» **Exercise passage**

--------------------------------------------------

My experience is pretty much identical to tipsy's, but THE OTHER WAY AROUND!

My daughter attended a private school for reception & year one. We made many friends there, many of whom are still friends. This is one of the most expensive prep schools in the country and in my opinion, the academic education was poor. Yes, class sizes were small (12/14) but the work was not differentiated at all. The children were not set for any subject and they all had to read aloud infront of the class on a weekly basis. Pure torture for those less able. Many of the teachers were not qualified. In the prep department (Y4 & up) they are streamed by class, into A, B or C. No flexibility for a child whose abilities differ by subject.

At the state school (to which we moved), the children (in a year of 60 for KS1 and 65 for KS2) were/are set into groups of about 8 (not set in stone, dependant on the numbers of children with similar levels of ability), and taught to their ability. The very able ones were pushed HARD. Perhaps the teachers did spend more lesson time with the less able groups, but this was not an issue. They were set by subject (in maths and literacy) which allowed for teaching to be targetted to their ability in that area.

--------------------------------------------------

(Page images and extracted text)
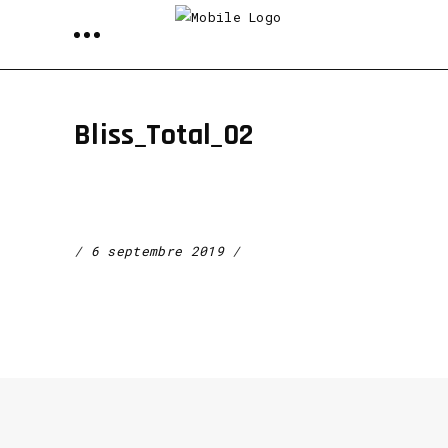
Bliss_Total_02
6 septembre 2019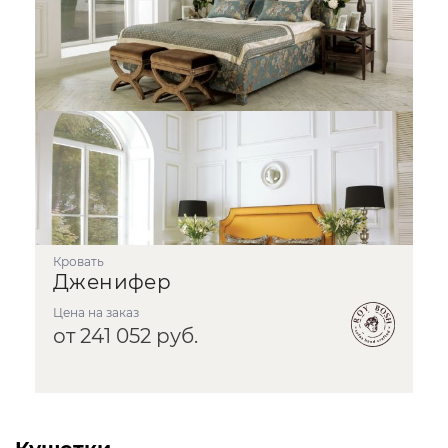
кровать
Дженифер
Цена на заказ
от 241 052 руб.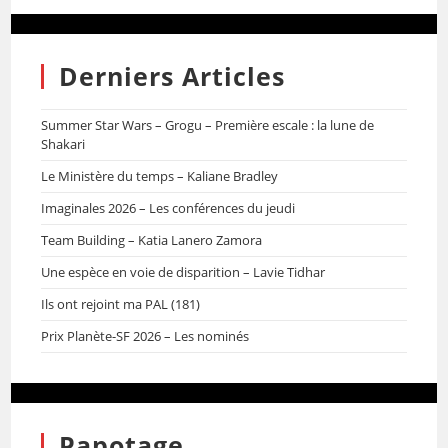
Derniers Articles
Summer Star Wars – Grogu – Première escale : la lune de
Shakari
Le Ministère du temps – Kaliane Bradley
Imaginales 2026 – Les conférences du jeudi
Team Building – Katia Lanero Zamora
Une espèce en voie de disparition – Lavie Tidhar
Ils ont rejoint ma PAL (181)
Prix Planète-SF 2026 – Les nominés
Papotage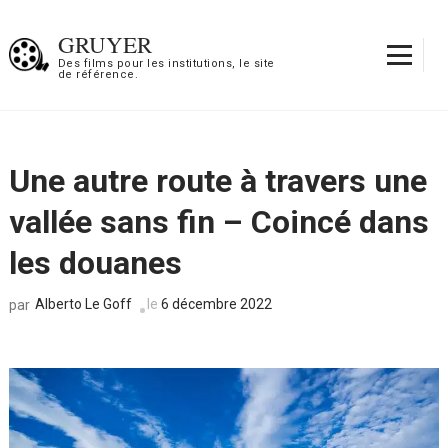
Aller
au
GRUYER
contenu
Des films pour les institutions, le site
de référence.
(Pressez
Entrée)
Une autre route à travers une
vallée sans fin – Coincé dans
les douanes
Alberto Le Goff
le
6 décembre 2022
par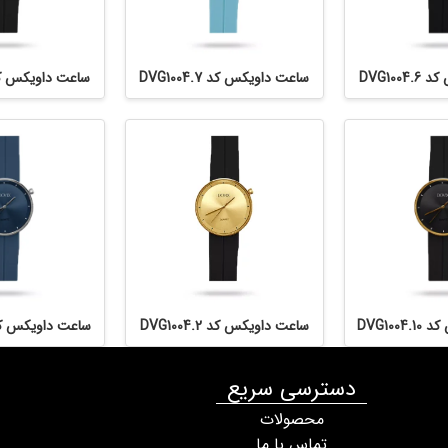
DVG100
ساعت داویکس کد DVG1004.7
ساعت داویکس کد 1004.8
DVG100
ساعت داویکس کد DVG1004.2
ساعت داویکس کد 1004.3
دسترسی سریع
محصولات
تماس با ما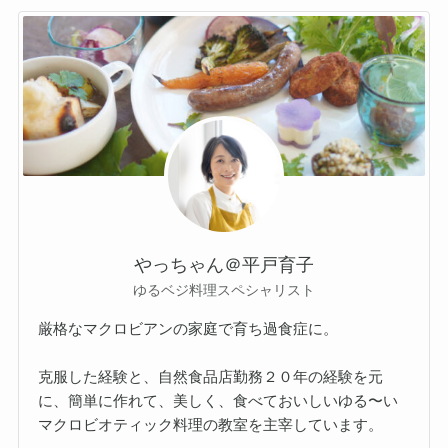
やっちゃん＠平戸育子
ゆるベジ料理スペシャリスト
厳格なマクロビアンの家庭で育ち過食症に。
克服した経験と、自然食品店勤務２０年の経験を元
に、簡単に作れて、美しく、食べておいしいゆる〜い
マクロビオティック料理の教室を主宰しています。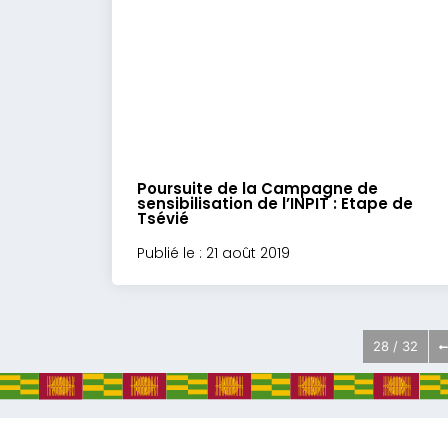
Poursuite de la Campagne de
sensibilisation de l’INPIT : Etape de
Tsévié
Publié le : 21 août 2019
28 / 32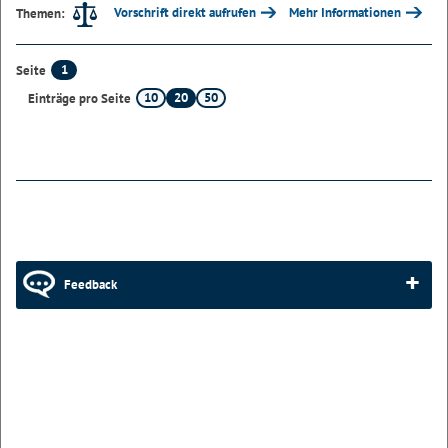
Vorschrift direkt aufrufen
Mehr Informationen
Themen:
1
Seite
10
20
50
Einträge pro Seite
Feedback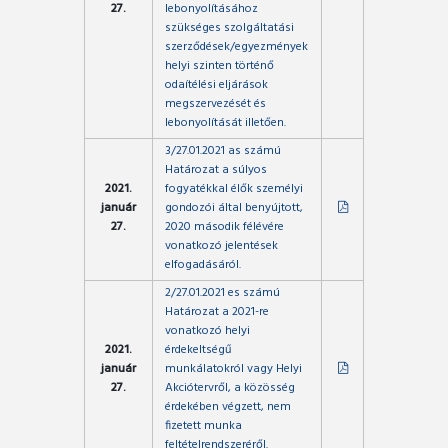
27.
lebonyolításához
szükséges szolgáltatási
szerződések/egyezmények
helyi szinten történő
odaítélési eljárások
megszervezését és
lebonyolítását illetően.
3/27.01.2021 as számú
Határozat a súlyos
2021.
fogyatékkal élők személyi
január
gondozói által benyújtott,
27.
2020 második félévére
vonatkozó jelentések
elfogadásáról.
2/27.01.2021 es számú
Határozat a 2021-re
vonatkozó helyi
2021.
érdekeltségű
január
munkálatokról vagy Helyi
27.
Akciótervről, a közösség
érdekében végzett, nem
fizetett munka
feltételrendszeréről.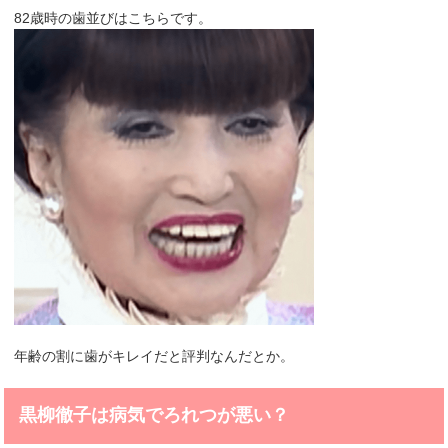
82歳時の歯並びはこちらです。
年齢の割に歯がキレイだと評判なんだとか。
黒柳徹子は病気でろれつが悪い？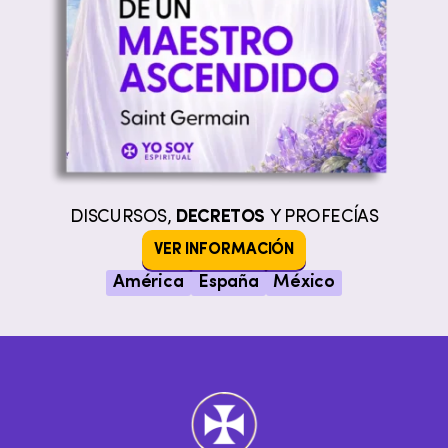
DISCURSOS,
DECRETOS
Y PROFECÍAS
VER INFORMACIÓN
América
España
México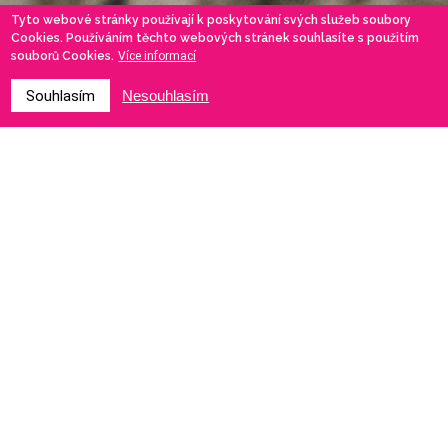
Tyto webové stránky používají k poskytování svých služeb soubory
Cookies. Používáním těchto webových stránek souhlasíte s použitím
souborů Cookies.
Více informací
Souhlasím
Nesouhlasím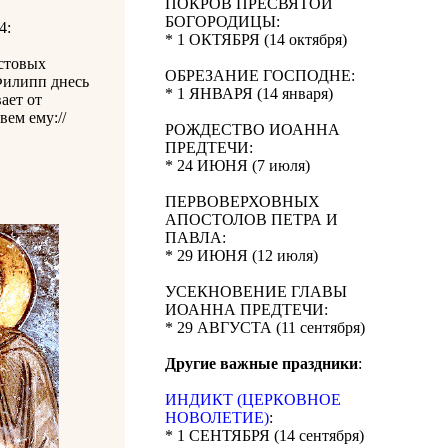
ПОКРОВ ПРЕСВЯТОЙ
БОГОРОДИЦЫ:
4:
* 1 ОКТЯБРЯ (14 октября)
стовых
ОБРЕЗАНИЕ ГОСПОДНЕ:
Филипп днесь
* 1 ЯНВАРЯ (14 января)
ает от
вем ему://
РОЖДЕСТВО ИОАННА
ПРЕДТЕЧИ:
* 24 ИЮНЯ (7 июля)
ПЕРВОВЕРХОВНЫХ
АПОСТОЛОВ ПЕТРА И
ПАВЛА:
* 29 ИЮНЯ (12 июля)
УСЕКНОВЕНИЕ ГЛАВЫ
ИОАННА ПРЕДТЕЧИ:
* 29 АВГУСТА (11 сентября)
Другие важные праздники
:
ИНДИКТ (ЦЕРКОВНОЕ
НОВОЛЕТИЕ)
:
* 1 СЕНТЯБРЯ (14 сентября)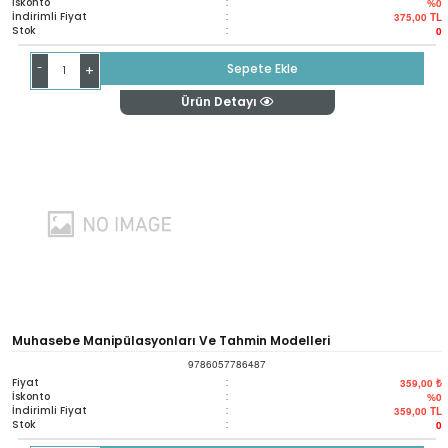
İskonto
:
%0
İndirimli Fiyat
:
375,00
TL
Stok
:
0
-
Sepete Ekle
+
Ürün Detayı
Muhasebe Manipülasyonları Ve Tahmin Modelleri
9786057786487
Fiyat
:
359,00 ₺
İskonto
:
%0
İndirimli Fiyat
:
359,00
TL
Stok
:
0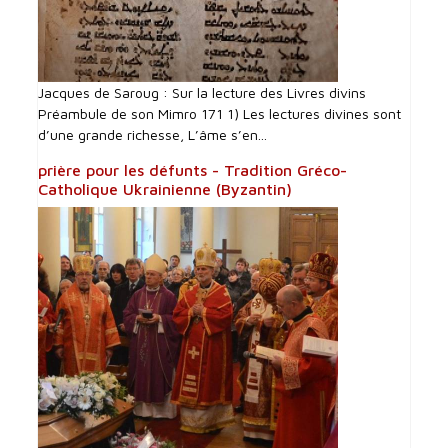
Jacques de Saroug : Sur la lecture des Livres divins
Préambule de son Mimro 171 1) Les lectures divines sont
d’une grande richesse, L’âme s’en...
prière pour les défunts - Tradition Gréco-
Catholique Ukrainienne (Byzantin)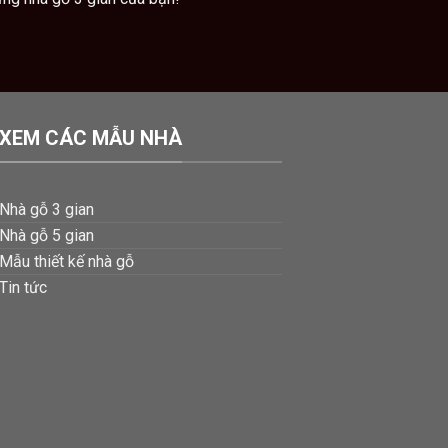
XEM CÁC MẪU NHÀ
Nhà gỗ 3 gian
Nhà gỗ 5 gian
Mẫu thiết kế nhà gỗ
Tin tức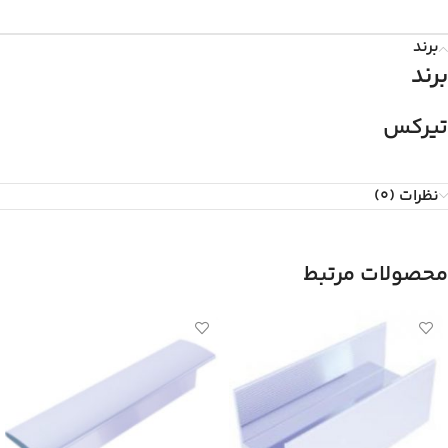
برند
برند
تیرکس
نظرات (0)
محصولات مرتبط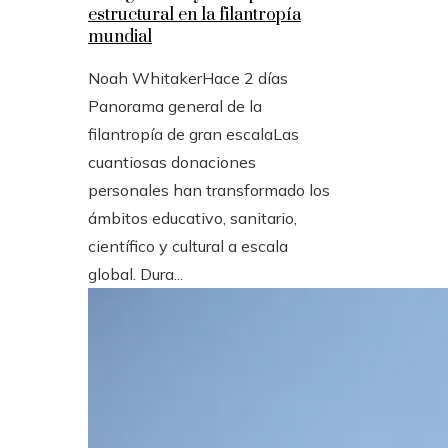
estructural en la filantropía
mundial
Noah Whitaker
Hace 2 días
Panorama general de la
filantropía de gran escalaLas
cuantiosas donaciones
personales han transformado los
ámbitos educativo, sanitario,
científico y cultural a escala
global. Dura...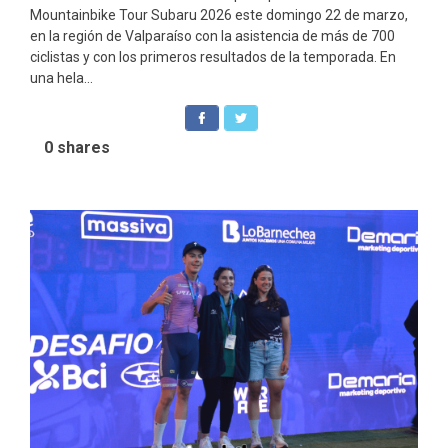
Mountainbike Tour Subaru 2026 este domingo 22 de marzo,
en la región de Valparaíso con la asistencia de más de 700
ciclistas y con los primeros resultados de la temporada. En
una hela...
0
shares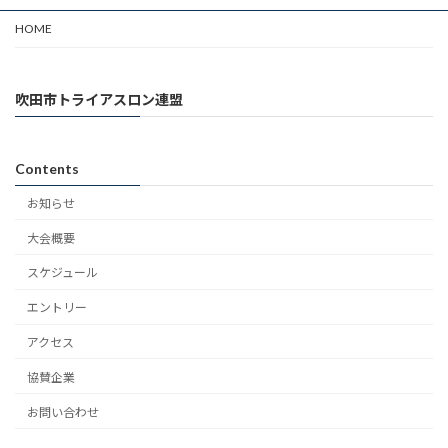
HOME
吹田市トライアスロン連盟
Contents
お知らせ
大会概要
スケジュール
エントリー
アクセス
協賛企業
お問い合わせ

--------------------------------------------------

» **Problem set**
1. Reproduce the school comparison post from "My daughter attended" to "differ by subject.".
2. Answer these questions using the school comparison post:
(a) What class sizes did the private school have?
(b) Into which classes are children in the prep department streamed?
(c) About how many children are in each group at the state school?
The material is not required for this work.

» **Answers given**
1.
My daughter attended a private school for reception & year one. We made many friends there, many of whom are still friends. This is one of the most expensive prep schools in the country and in my opinion, the academic education was poor. Yes, class sizes were small (12/14) but the work was not differentiated at all. The children were not set for any subject and they all had to read aloud infront of the class on a weekly basis. Pure torture for those less able. Many of the teachers were not qualified. In the prep department (Y4 & up) they are streamed by class, into A, B or C. No flexibility for a child whose abilities differ by subject.

2.
(a) 12/14
(b) A, B or C
(c) About 8